Ivan Ferreira Santos de Carvalho, representante do FPEI e estudante da Faculdade de Educação da USP, manifestou apoio à greve.“Nossa causa é mais do que legítima! Isso aqui está acontecendo por que a gente sabe que é assim que começa a privatização, você precariza, você sucateia o que é público, para depois falar que não tem condição de manter!”.

Marcílio Ventura, do STU, explicou que as categorias das três universidades públicas estaduais estavam ali para reivindicar que o reitor volte à mesa de negociação: “Não podemos deixar que a universidade chegue ao mesmo patamar da escola de primeiro e segundo grau”, disse, fazendo referência ao sucateamento da rede pública estadual. Ele defendeu ainda a contratação de funcionários para acabar com a terceirização nas universidades.

Magno de Carvalho, representante do Sintusp, destacou a importância do apoio à luta dos metroviários e à reversão das demissões de 42 profissionais, ordenadas por Alckmin. Ele anunciou também que, ao final da Aula Pública, seria realizada uma manifestação no interior da Estação Sé do Metrô, em favor da reintegração dos metroviários.

Daniel, representante da Assembleia Nacional dos Estudantes Livre (Anel), defendeu mais verbas para as universidades públicas estaduais, criação de cotas (“a universidade deve ser aberta a negros e negras”) e abertura das contas. Ele também criticou o governador e exigiu que o reitor da USP reabra as negociações.

“Professores apassivados”

As condições climáticas imprevistas determinaram o encerramento antecipado da Aula Pública, levando a coordenação a mudar a programação. Assim, o professor aposentado Paulo Arantes (FFLCH) foi designado para falar em nome de todos os convidados.

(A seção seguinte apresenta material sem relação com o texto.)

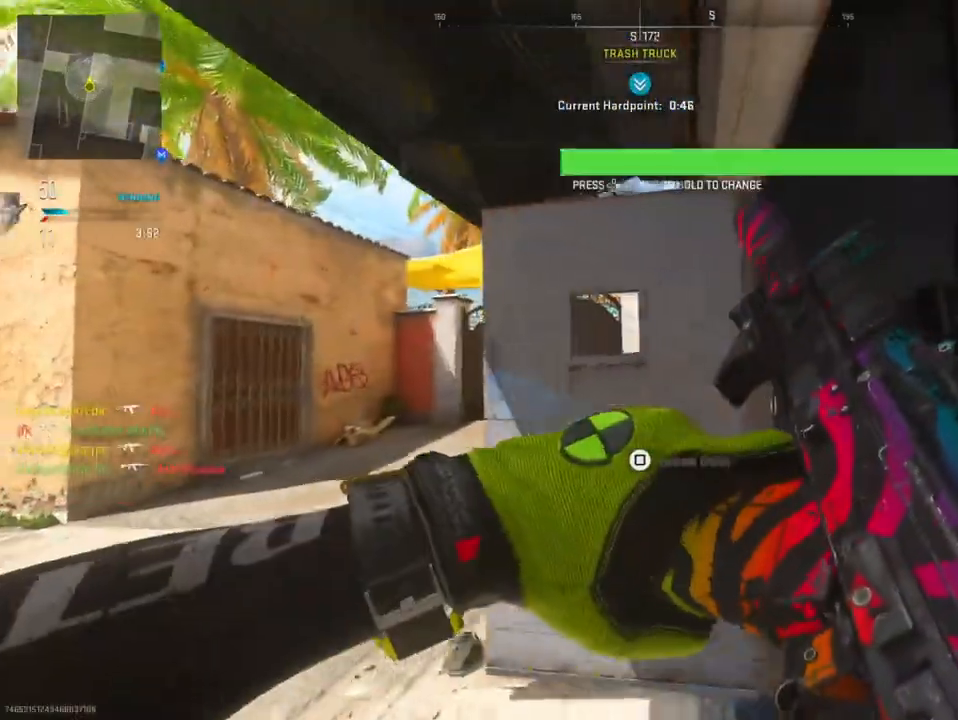
{"buttons": [], "left_stick": "left", "right_stick": "right", "events": [[17, "right_stick", "down-left"], [150, "left_stick", "left"], [167, "right_stick", "center"], [501, "right_stick", "right"]]}
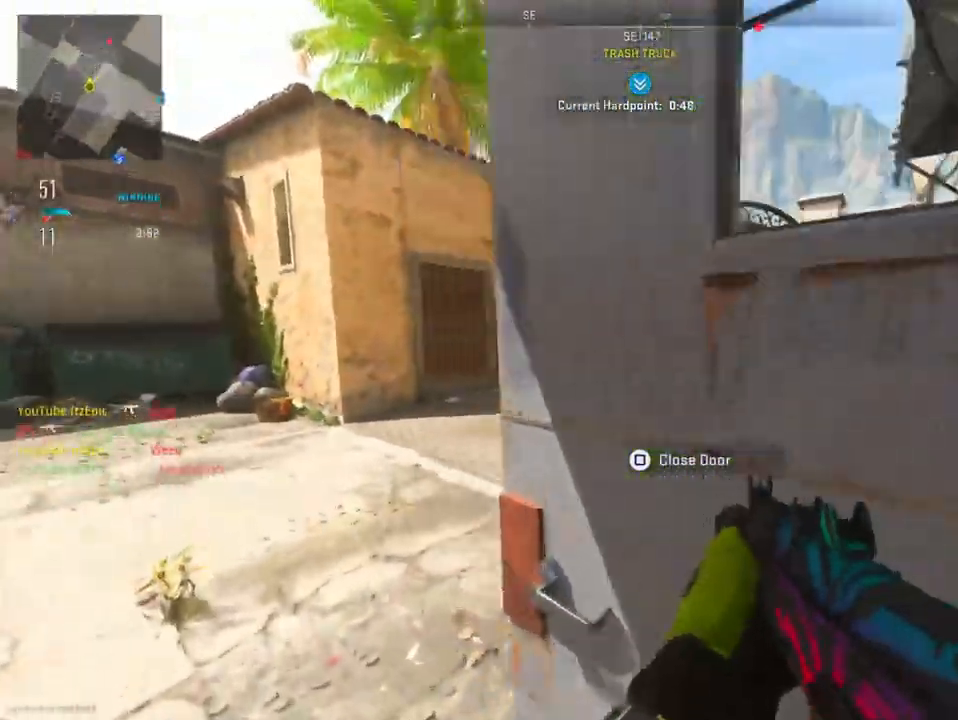
{"buttons": [], "left_stick": "left", "right_stick": "right", "events": [[83, "left_stick", "up"], [267, "right_stick", "center"], [283, "left_stick", "up-left"], [333, "R3", "down"], [383, "right_stick", "right"], [400, "left_stick", "left"], [467, "R3", "up"]]}
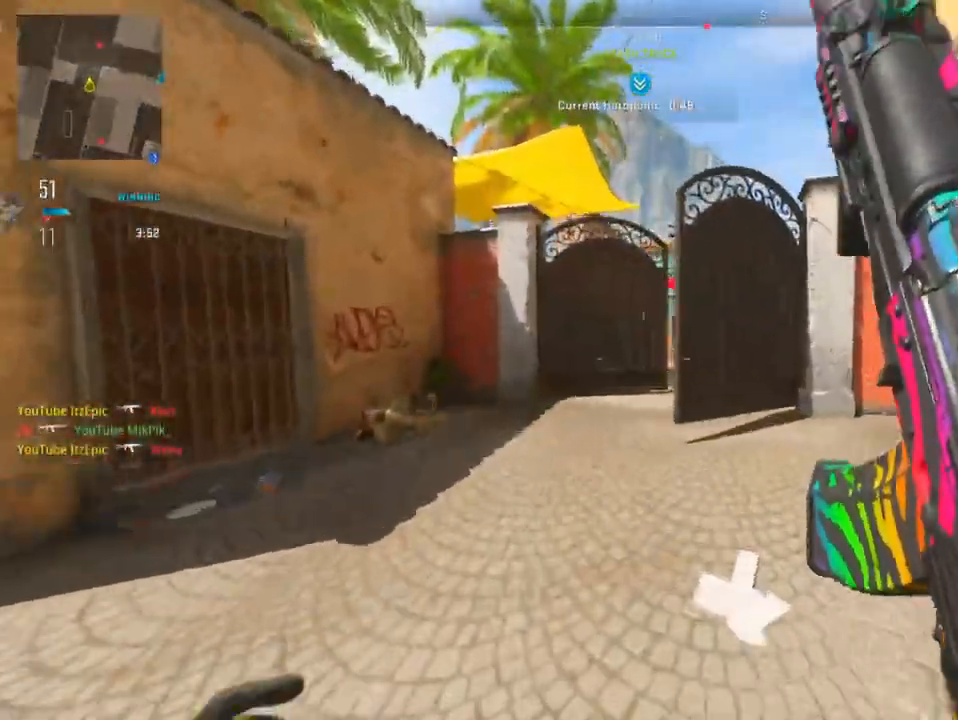
{"buttons": ["L2", "R2"], "left_stick": "left", "right_stick": "right", "events": [[117, "L2", "down"], [117, "right_stick", "center"], [300, "R2", "down"], [334, "right_stick", "down-right"], [467, "right_stick", "right"]]}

Arantes ministrou uma curta e incisiva aula sobre o processo de privatização das universidades públicas, abordando-o não por seus aspectos relacionados à economia e às questões de financiamento, mas pelo ângulo da avaliação a que os docentes se submetem. Preliminarmente, porém, ele se referiu ao direito à educação, que hoje, a seu ver, representa apenas o acesso a um serviço ou produto: “A ideia de educação como emancipação, como autogoverno, como autonomia, como maioridade, como capacidade de reflexão, intervenção pública e política, desapareceu. Porque desapareceu atrás dela a mobilização social que a empurrou trinta anos atrás”.

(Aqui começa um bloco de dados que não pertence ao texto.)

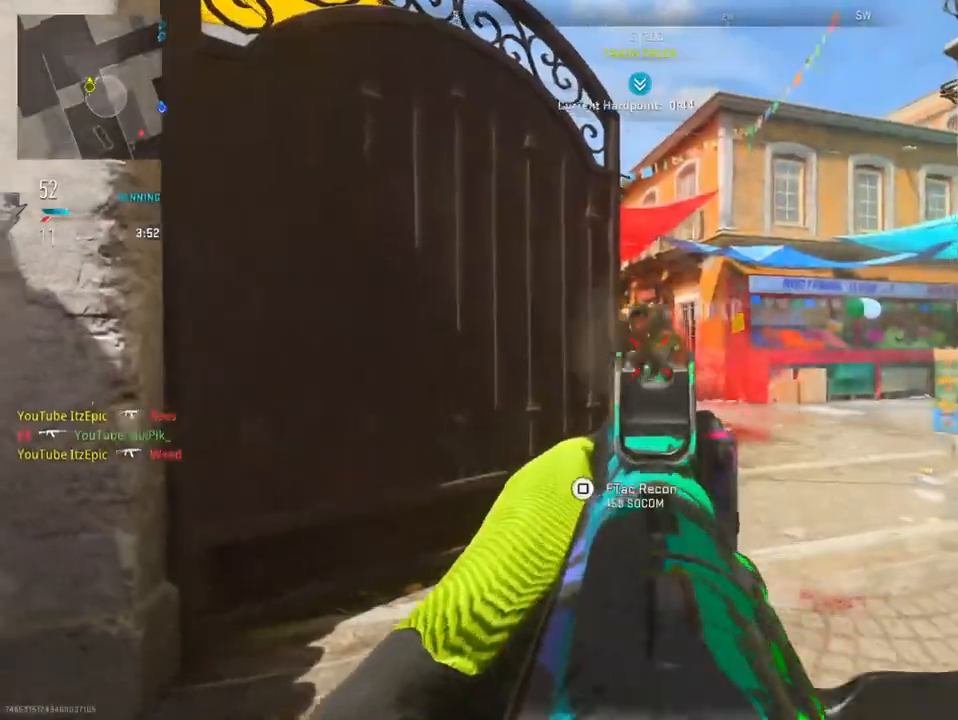
{"buttons": ["L2", "R2"], "left_stick": "up", "right_stick": "left", "events": [[100, "right_stick", "down-left"], [317, "right_stick", "right"], [367, "right_stick", "center"], [451, "right_stick", "left"], [467, "left_stick", "up"]]}
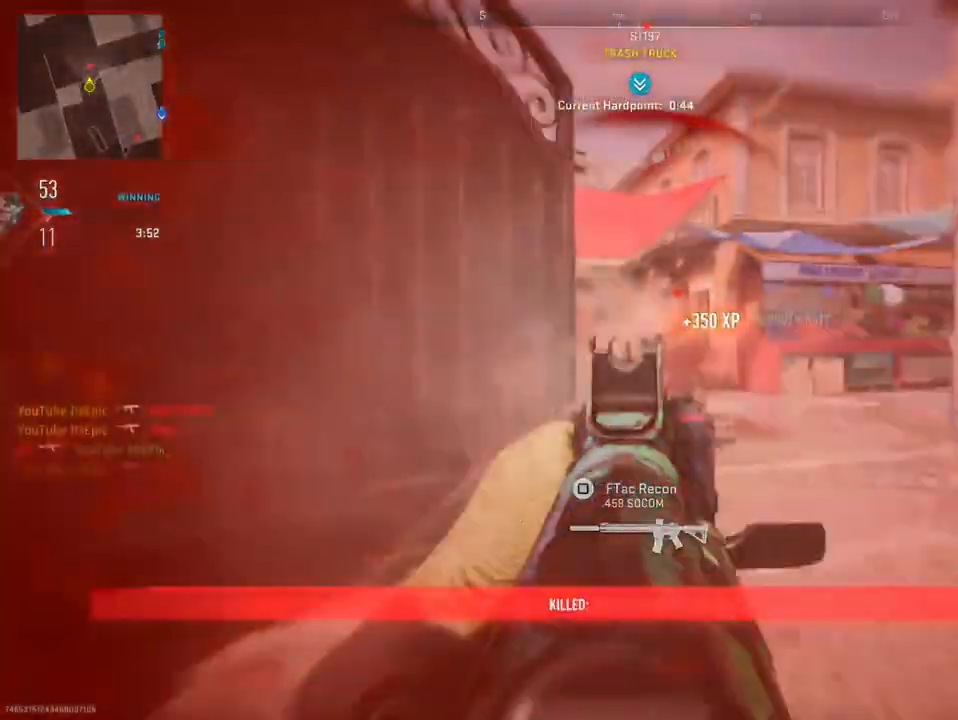
{"buttons": ["SQUARE"], "left_stick": "center", "right_stick": "center", "events": [[83, "right_stick", "right"], [116, "left_stick", "up-right"], [250, "right_stick", "center"], [267, "L2", "up"], [283, "left_stick", "center"], [367, "R2", "up"], [433, "SQUARE", "down"]]}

Ele comentou, a propósito, que os professores municipais de São Paulo, na sua recente greve, repudiaram o conceito de “direito de aprendizagem”, que tem como máxima “aprender a aprender”. Ora, observou, aprendizagem nesse contexto significa “aprender a se virar”, buscar emprego etc. Assim, a primeira mudança de linguagem seria esta degradação da noção de direito surgida na década de 1980.

A segunda mudança nesse vocabulário geral dos direitos seria “outro fantasma, o fantasma da privatização como abolição de direitos”, na visão do professor. Então, para falar desse tema, optou por discorrer sobre algo que não é tão evidente: “É muito fácil bater nas fundações de apoio, porque — é óbvio — é simplesmente um negócio”. Mais difícil, afirmou, é entender “a nossa participação em todo esse processo de privatização do ensino superior público no Brasil e em particular no Estado de São Paulo”.

E como se deu tal participação? “A cada volta do parafuso da história recente, nós nos deixamos levar, nos deixamos conduzir, deixamos que a universidade, que foi uma instituição, se transforme numa organização, da qual nós fazemos parte”, prosseguiu. “Particularmente a Universidade de São Paulo, que é a mais oligárquica, a mais elitizada, se transformou há muito tempo numa organização de cujas engrenagens nós professores fazemos parte voluntariamente, queiramos ou não”.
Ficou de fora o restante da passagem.